Why does gradle try to download itself when I execute "gradlew.bat run" even though I already have gradle installed and GRADLE_HOME set?

When I execute “gradlew.bat run” the first thing Gradle does it attempt to download itself. I have already successfully installed Gradle and even used the task “wrapper” to create the gradlew.bat script. I have GRADLE_HOME set as well (obviously otherwise “gradle -v” would not execute). I am using gradle version 2.1. In chapter 62.1 (http://www.gradle.org/docs/2.1/userguide/userguide_single.html#sec:configuration) of the Gradle User Guide it says “If you run Gradle with gradlew, the wrapper checks if a Gradle distribution for the wrapper is available. If so, it delegates to the gradle command of this distribution with all the arguments passed originally to the gradlew command. If it didn’t find a Gradle distribution, it will download it first.” My questions is why, since I have the appropriate version of Gradle installed, does it attempt to download itself? Please see the below for the details of my steps and setup.

C:\directories>dir

Volume in drive C has no label.

Volume Serial Number is ***

Directory of C:\directories

10/31/2014 10:41 AM

. 10/31/2014 10:41 AM

… 10/31/2014 10:40 AM

313 build.gradle 10/29/2014 08:42 AM

src

1 File(s)

313 bytes

3 Dir(s) 42,502,537,216 bytes free

C:\directories>gradle build :compileJava :processResources UP-TO-DATE :classes :jar :assemble :compileTestJava UP-TO-DATE :processTestResources UP-TO-DATE :testClasses UP-TO-DATE :test UP-TO-DATE :check UP-TO-DATE :build

BUILD SUCCESSFUL

Total time: 6.066 secs C:\directories>gradle wrapper :wrapper

BUILD SUCCESSFUL

Total time: 5.173 secs C:\directories>dir

Volume in drive C has no label.

Volume Serial Number is ***

Directory of C:\directories

10/31/2014 10:41 AM

. 10/31/2014 10:41 AM

… 10/31/2014 10:41 AM

.gradle 10/31/2014 10:41 AM

build 10/31/2014 10:40 AM

313 build.gradle 10/31/2014 10:41 AM

gradle 10/31/2014 10:41 AM

5,080 gradlew 10/31/2014 10:41 AM

2,404 gradlew.bat 10/29/2014 08:42 AM

src

3 File(s)

7,797 bytes

6 Dir(s) 42,502,631,424 bytes free

C:\directories>gradle -v

------------------------------------------------------------ Gradle 2.1 ------------------------------------------------------------

Build time:

2014-09-08 10:40:39 UTC Build number: none Revision:

e6cf70745ac11fa943e19294d19a2c527a669a53

Groovy:

2.3.6 Ant:

Apache Ant™ version 1.9.3 compiled on December 23 2013 JVM:

1.8.0 (Oracle Corporation 25.0-b70) OS:

Windows 7 6.1 amd64

C:\directories>more build.gradle apply plugin: ‘java’

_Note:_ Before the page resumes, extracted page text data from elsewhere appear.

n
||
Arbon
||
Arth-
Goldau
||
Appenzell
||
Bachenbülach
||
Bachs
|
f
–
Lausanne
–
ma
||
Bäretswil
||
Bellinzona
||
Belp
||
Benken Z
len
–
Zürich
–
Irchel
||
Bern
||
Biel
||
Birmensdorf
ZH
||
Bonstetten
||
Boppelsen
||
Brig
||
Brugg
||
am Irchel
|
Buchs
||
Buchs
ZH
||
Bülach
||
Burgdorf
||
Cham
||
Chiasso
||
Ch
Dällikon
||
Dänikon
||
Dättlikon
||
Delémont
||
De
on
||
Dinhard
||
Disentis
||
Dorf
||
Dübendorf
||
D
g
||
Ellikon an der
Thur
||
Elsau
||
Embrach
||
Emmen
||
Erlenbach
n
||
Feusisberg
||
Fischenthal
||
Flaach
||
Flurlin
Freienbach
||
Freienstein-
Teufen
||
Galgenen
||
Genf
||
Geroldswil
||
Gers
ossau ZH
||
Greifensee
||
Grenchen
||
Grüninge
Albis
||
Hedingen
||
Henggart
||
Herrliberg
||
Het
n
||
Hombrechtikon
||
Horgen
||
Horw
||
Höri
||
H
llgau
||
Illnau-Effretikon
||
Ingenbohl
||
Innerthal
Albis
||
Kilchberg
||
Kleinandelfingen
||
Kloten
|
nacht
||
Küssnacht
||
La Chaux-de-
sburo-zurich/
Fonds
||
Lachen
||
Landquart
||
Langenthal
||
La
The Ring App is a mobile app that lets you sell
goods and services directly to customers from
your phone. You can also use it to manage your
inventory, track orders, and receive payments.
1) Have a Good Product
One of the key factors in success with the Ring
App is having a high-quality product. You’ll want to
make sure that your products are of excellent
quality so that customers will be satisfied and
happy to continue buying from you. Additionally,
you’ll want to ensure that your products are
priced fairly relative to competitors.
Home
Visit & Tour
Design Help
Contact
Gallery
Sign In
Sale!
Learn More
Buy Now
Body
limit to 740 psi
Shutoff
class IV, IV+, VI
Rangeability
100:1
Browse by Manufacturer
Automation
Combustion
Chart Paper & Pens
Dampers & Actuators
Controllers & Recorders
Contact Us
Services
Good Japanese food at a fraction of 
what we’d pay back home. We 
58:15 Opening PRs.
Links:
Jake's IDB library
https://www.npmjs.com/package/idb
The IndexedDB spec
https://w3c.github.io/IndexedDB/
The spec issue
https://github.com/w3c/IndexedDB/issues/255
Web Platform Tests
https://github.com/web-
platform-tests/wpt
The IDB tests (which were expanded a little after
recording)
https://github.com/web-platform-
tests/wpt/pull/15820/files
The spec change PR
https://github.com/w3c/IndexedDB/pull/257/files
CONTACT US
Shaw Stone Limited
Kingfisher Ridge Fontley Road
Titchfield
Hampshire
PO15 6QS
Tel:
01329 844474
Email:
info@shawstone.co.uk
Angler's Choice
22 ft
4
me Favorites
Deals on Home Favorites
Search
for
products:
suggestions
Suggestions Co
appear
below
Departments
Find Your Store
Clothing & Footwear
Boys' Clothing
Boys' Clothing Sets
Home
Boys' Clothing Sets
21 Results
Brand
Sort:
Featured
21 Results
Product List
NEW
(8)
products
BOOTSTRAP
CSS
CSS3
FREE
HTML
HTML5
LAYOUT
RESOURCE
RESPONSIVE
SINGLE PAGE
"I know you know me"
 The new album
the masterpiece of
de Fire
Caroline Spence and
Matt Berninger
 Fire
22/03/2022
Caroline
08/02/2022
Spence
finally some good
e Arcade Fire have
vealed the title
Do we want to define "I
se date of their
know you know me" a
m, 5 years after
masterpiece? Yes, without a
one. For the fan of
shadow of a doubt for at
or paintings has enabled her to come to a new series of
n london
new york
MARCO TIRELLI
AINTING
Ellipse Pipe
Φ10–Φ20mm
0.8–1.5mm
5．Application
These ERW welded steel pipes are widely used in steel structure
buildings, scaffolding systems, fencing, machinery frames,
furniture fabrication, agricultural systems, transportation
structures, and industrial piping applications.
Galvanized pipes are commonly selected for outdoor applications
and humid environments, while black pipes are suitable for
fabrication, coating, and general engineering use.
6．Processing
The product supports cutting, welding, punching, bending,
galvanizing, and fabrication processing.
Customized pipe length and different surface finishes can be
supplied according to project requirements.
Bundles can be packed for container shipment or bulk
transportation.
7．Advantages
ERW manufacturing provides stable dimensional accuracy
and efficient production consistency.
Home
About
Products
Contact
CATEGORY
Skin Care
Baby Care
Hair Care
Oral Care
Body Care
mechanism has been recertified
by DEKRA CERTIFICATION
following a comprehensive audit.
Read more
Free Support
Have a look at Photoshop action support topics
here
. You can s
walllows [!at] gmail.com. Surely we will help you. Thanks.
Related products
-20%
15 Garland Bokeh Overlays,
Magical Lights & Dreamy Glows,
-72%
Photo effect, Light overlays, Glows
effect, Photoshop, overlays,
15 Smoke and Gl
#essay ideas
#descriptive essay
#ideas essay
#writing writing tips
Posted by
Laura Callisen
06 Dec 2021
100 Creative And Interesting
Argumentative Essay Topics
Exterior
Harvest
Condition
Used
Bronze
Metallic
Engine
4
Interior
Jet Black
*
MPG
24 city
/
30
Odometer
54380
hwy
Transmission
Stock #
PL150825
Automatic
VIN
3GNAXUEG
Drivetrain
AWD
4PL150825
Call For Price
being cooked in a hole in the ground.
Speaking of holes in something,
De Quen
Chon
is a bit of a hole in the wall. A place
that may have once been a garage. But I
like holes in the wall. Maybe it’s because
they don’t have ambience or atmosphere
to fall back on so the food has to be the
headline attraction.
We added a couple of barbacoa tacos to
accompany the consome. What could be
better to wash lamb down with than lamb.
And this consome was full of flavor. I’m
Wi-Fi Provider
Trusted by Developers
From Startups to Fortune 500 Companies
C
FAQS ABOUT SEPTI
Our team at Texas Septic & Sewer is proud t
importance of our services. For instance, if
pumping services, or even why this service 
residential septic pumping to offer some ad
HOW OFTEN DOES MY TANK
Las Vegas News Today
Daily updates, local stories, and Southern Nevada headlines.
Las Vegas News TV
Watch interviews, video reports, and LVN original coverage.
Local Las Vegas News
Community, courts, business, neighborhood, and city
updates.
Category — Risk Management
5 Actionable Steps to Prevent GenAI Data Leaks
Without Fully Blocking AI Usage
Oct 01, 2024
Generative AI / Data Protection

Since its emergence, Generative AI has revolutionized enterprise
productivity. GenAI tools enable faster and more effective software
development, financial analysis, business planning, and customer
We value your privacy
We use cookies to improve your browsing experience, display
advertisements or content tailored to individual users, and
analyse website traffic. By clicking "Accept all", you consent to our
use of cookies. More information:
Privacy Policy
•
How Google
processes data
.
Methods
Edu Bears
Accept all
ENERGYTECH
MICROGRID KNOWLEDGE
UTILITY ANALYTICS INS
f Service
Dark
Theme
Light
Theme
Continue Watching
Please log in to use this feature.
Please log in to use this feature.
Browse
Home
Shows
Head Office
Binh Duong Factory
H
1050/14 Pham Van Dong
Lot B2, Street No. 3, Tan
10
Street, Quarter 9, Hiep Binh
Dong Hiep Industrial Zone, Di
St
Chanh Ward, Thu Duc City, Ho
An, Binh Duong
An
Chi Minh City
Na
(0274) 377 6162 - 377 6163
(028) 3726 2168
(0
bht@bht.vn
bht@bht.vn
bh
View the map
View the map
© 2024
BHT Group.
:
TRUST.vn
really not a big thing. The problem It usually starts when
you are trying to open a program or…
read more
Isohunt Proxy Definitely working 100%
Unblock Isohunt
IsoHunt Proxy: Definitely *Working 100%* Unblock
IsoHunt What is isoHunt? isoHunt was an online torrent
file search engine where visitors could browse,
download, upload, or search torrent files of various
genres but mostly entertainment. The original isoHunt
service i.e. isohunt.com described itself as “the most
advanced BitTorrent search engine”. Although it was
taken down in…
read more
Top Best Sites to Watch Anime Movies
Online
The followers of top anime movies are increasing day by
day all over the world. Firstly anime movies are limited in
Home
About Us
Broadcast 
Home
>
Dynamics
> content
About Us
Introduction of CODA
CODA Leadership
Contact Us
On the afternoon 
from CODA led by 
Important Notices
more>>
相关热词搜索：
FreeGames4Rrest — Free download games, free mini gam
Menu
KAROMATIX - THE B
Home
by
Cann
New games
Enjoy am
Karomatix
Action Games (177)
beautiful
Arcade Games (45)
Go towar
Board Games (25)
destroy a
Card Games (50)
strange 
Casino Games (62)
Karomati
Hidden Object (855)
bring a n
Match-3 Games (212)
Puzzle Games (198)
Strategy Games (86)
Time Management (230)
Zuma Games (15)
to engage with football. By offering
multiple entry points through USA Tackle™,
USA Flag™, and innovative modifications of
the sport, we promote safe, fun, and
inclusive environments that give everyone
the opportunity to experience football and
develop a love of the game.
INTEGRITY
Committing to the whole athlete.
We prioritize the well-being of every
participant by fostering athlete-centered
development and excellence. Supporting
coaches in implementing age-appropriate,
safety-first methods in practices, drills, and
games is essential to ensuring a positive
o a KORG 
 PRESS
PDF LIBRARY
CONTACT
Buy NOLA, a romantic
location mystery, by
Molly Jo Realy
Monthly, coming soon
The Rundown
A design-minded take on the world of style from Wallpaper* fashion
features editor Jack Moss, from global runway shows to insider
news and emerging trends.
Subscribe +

apply plugin: ‘application’ mainClassName = ‘hello.HelloWorld’

repositories {

mavenLocal()

mavenCentral() }

dependencies {

compile “joda-time:joda-time:2.2” }

jar {

baseName = ‘gs-gradle’

version = ‘0.1.0’ }

task wrapper(type: Wrapper) {

gradleVersion = ‘2.1’ }

C:\directories>gradlew.bat run Downloading https://services.gradle.org/distributions/gradle-2.1-bin.zip …Terminate batch job (Y/N)? y

C:\directories>

In short, the wrapper does’t take manual Gradle installations (which it has no control over) into account. Doing so would be more complicated and less reliable, without a significant gain in most cases.

Thanks for the quick reply. Not to be argumentative but it seems misleading that the documentation claims “If you run Gradle with gradlew, the wrapper checks if a Gradle distribution for the wrapper is available.” Is there no way to force gradle to at least attempt to use the existing installation? I will probably proceed allowing Gradle to download itself but I’m still curious. Especially since I literally built “gradlew.bat” with my existing gradle installation.

it seems misleading that the documentation claims […]

“Gradle distribution for the wrapper” doesn’t include manual installations.

Is there no way to force gradle to at least attempt to use the existing installation?

No, there is no way. You can control where Gradle is downloaded from in ‘gradle/wrapper/gradle-wrapper.properties’. For exampling, you could have it downloaded from your inhouse repository.